## EXERCISE MATERIALS

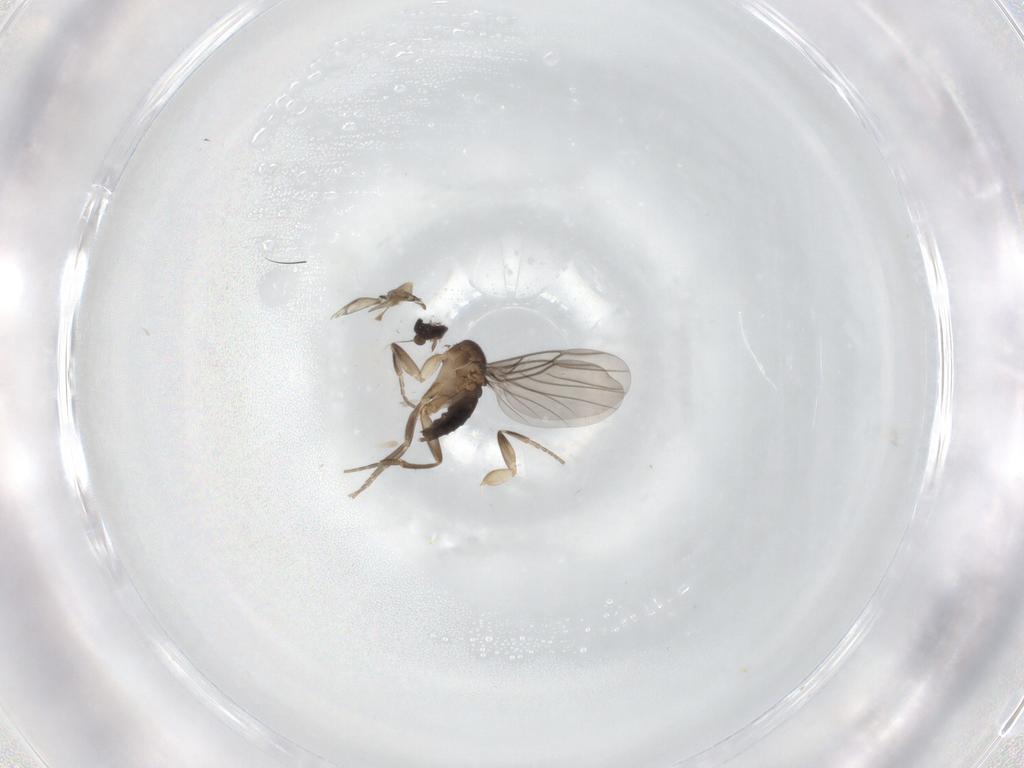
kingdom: Animalia
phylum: Arthropoda
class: Insecta
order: Diptera
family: Phoridae
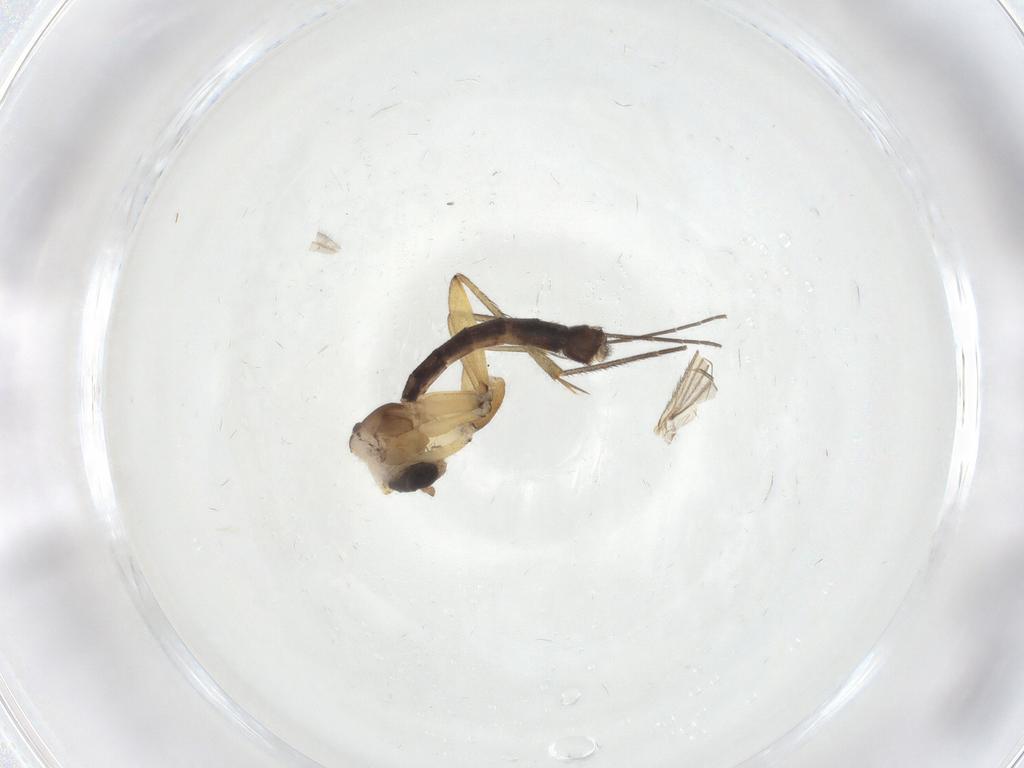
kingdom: Animalia
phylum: Arthropoda
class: Insecta
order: Diptera
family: Mycetophilidae
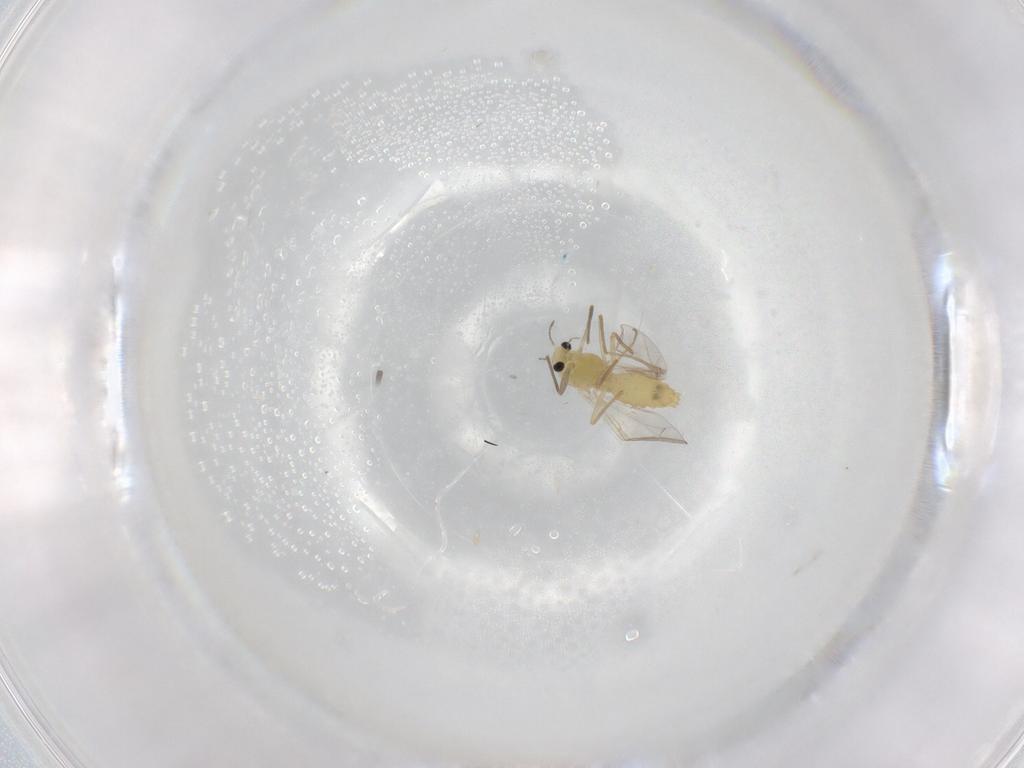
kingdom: Animalia
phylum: Arthropoda
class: Insecta
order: Diptera
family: Chironomidae
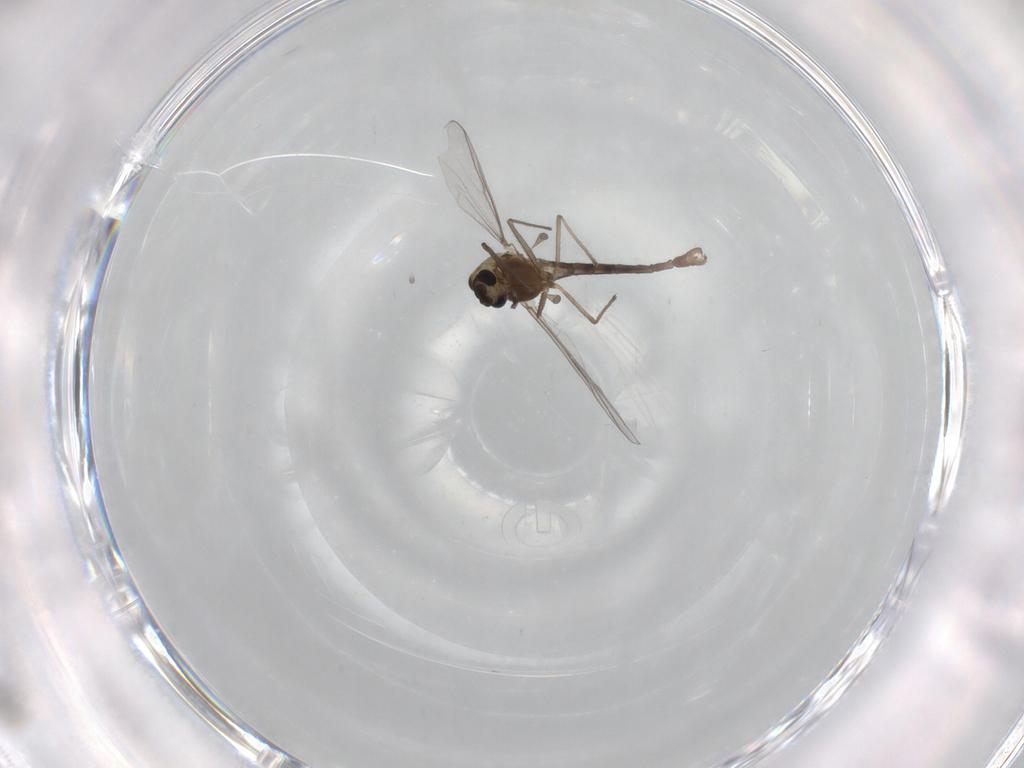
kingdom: Animalia
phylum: Arthropoda
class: Insecta
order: Diptera
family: Chironomidae
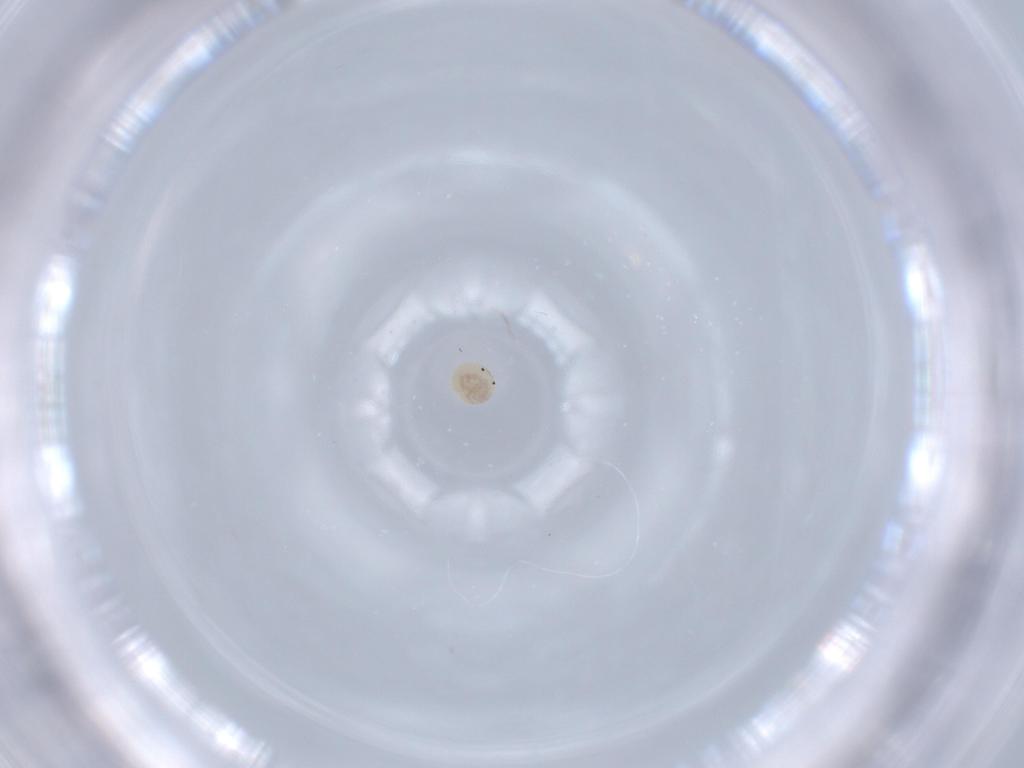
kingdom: Animalia
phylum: Arthropoda
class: Arachnida
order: Trombidiformes
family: Lebertiidae
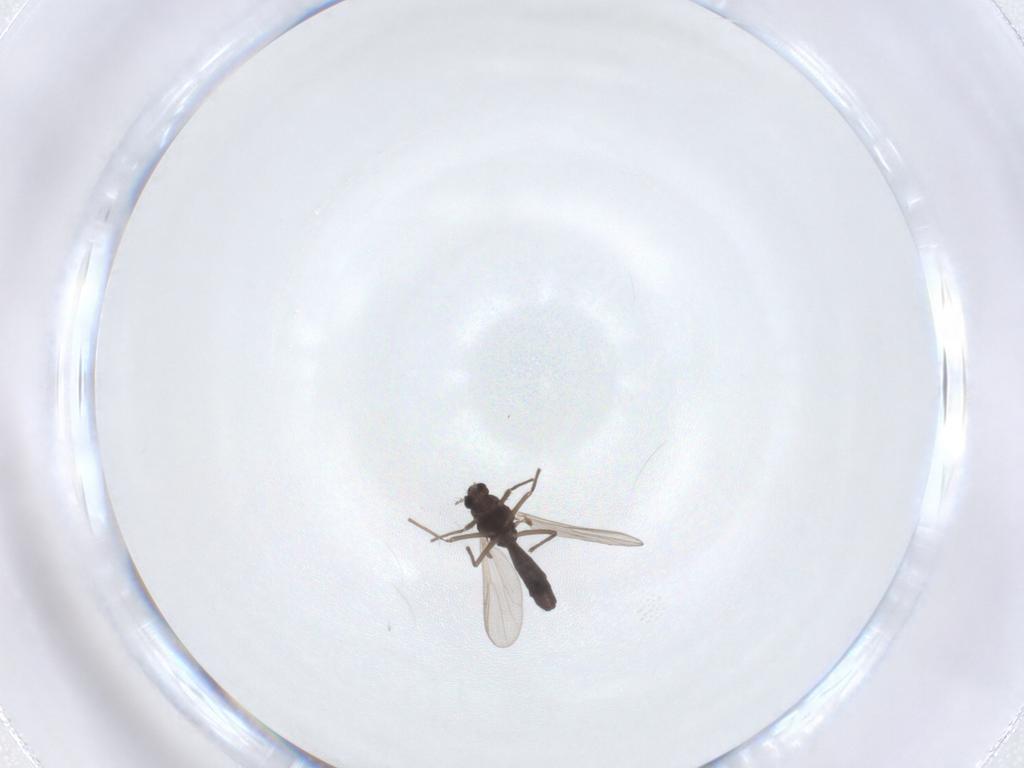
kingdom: Animalia
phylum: Arthropoda
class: Insecta
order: Diptera
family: Chironomidae
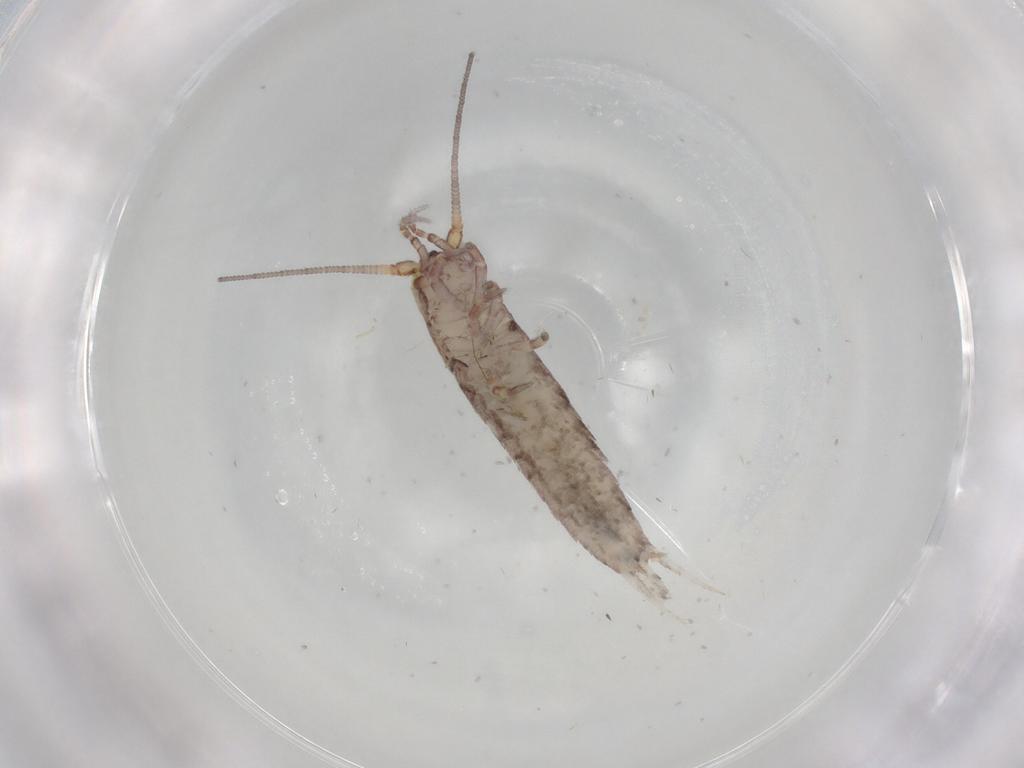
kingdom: Animalia
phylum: Arthropoda
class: Insecta
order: Archaeognatha
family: Machilidae
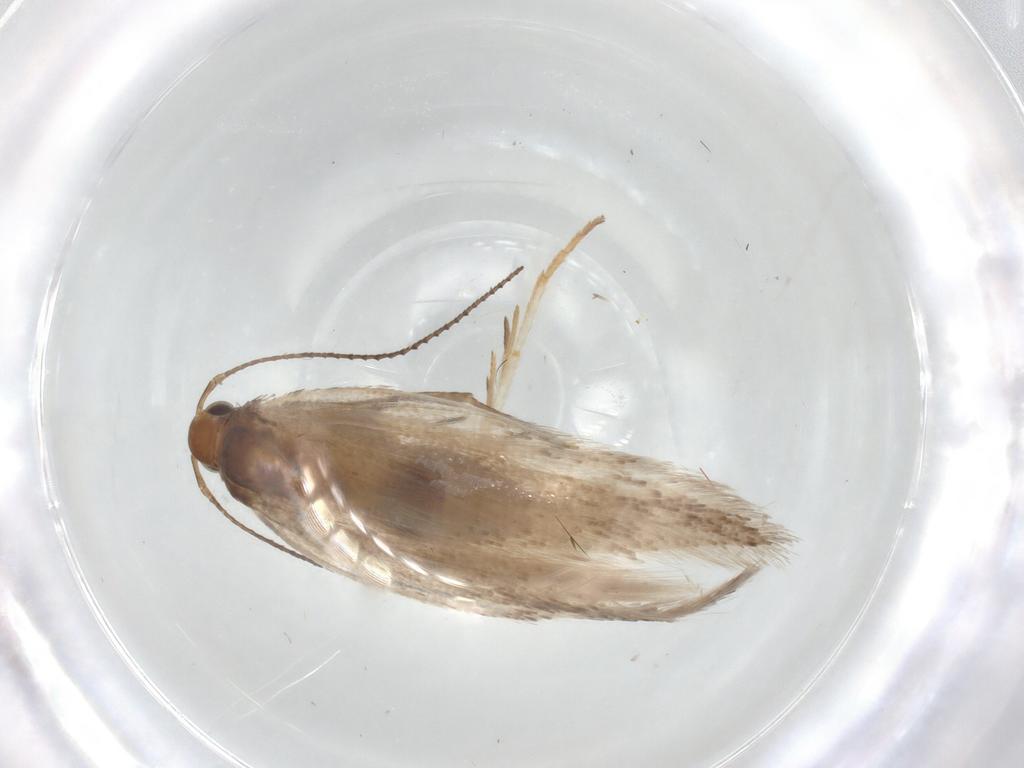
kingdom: Animalia
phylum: Arthropoda
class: Insecta
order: Lepidoptera
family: Gelechiidae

## OBJECTIVE
Can you set out the lines from all eight items above as one numbered list, skipping any blank lines and leaving out the pictures?

## REPLY
1. kingdom: Animalia
2. phylum: Arthropoda
3. class: Insecta
4. order: Diptera
5. family: Phoridae
6. kingdom: Animalia
7. phylum: Arthropoda
8. class: Insecta
9. order: Diptera
10. family: Mycetophilidae
11. kingdom: Animalia
12. phylum: Arthropoda
13. class: Insecta
14. order: Diptera
15. family: Chironomidae
16. kingdom: Animalia
17. phylum: Arthropoda
18. class: Insecta
19. order: Diptera
20. family: Chironomidae
21. kingdom: Animalia
22. phylum: Arthropoda
23. class: Arachnida
24. order: Trombidiformes
25. family: Lebertiidae
26. kingdom: Animalia
27. phylum: Arthropoda
28. class: Insecta
29. order: Diptera
30. family: Chironomidae
31. kingdom: Animalia
32. phylum: Arthropoda
33. class: Insecta
34. order: Archaeognatha
35. family: Machilidae
36. kingdom: Animalia
37. phylum: Arthropoda
38. class: Insecta
39. order: Lepidoptera
40. family: Gelechiidae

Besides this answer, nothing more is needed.